Im März 2015 wurde bekannt, dass der Großaktionär CamFin in Gesprächen mit der China Chemical Corporation ist, um die Anteile zu übernehmen.[4] Es Chinesisch Das Unternehmen wäre bereit, 15 US-Dollar pro Aktie zu zahlen. ChemChina produziert neben Chemikalien, Ölprodukten und Dünger. CamFin ist ein gemeinsamer Investmentfonds von Rosneft und ein italienisches Konsortium unter der Leitung von Pirellis CEO Marco Tronchetti Provera. CamFin ist mit 26,2 % an Pirelli beteiligt und bewertet das gesamte Unternehmen mit 7,1 Milliarden Euro.[4] Nach der Übernahme verbleibt der Hauptsitz des Reifenherstellers in Italien. Im Juli 2015 wurde die Europäische Kommission Genehmigung.[5] Am 6. November 2015 wurde die Übernahme durch ChemChina vollzogen und die Aktien von der Börse dekotiert.[1]

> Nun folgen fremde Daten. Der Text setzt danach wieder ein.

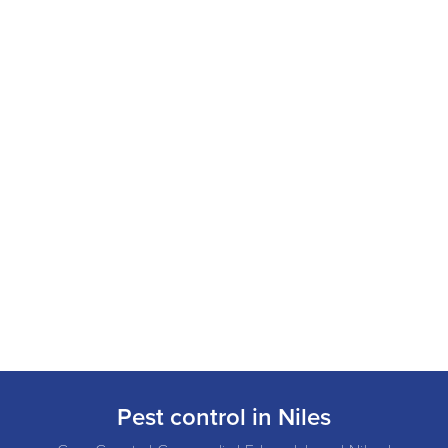
Pest control in Niles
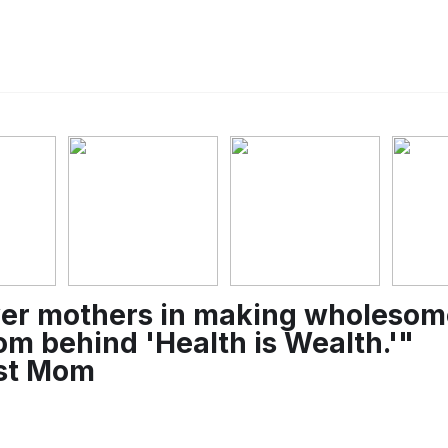
er mothers in making wholesome 
m behind 'Health is Wealth.'"
ist Mom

Im September 2017 beschloss ChemChina, Pirelli teilweise wieder zu veräußern.[6] Das Unternehmen wird wieder an die Börse gehen und die Aktien werden für je 6,50 Euro angeboten. Nach der Transaktion wird ChemChina eine Mehrheitsbeteiligung von 60 % behalten.[6] Die Industriereifensparte gehört nicht mehr zu Pirelli, nur die private Pkw-Reifensparte kehrt an die Börse zurück.[6] Ab 4. Oktober 2017 werden die Pirelli-Aktien wieder an der Mailänder Börse. Im März 2020 war die mit ChemChina verbundene Marco Polo International Italy Srl mit 45% der Anteile größter Aktionär. CamFin hielt noch immer 10 % der Aktien und der Streubesitz betrug rund 38 %.

Ergebnisse

Die Ergebnisse von Pirelli aus dem Jahr 2008 sind in der folgenden Tabelle aufgeführt. Im Jahr 2008 erlitt Pirelli einen großen Verlust aufgrund enttäuschender Autoverkäufe infolge der Kreditkrise. Im Jahr 2015 wurde die Sparte Industriereifen ausgegliedert, die Zahlen hierfür wurden überarbeitet und dies erklärt den Umsatzrückgang.

in Millionen Euro
Jahr[7]EinnahmenUnternehmen
Ergebnis
Netz-
Ergebnis
Angestellte
(x1)
Marktkapitalisierung
2008466043-41231.056n.b.
20094462217-2329.576n.b.
20104848408429.5733011
20115655582441[8]34.2593220
2012607278139837.3384258
2013614679130737.9795570
2014601883833337.5615412
20156309850-384[9]36.754-
2015(h)[10]4785772-378--
2016497668714829.787-
2017535267417630.189-
2018519570344231.4895610
2019532374345831.575-

Wissenswertes

  • Das Pirelli-Kalender ist bekannt und erscheint jährlich. Es zeigt regelmäßig weltberühmte Schauspielerinnen und Modelle. Die führenden Modefotografen haben seit 1964 an diesem Kalender mitgewirkt.
  • Das Unternehmen ist Hauptsponsor von Inter Mailand.
  • In den Zeiträumen 1950-1958, 1981-1986 und 1989-1991 lieferte Pirelli Reifen für Formel-1-Autos. Das waren mehr als 200 Grands Prix und das brachte 44 Siege für die Reifenmarke. Im 2011 Pirelli feiert sein Comeback im Formel 1 als (alleiniger) Lieferant von Reifen.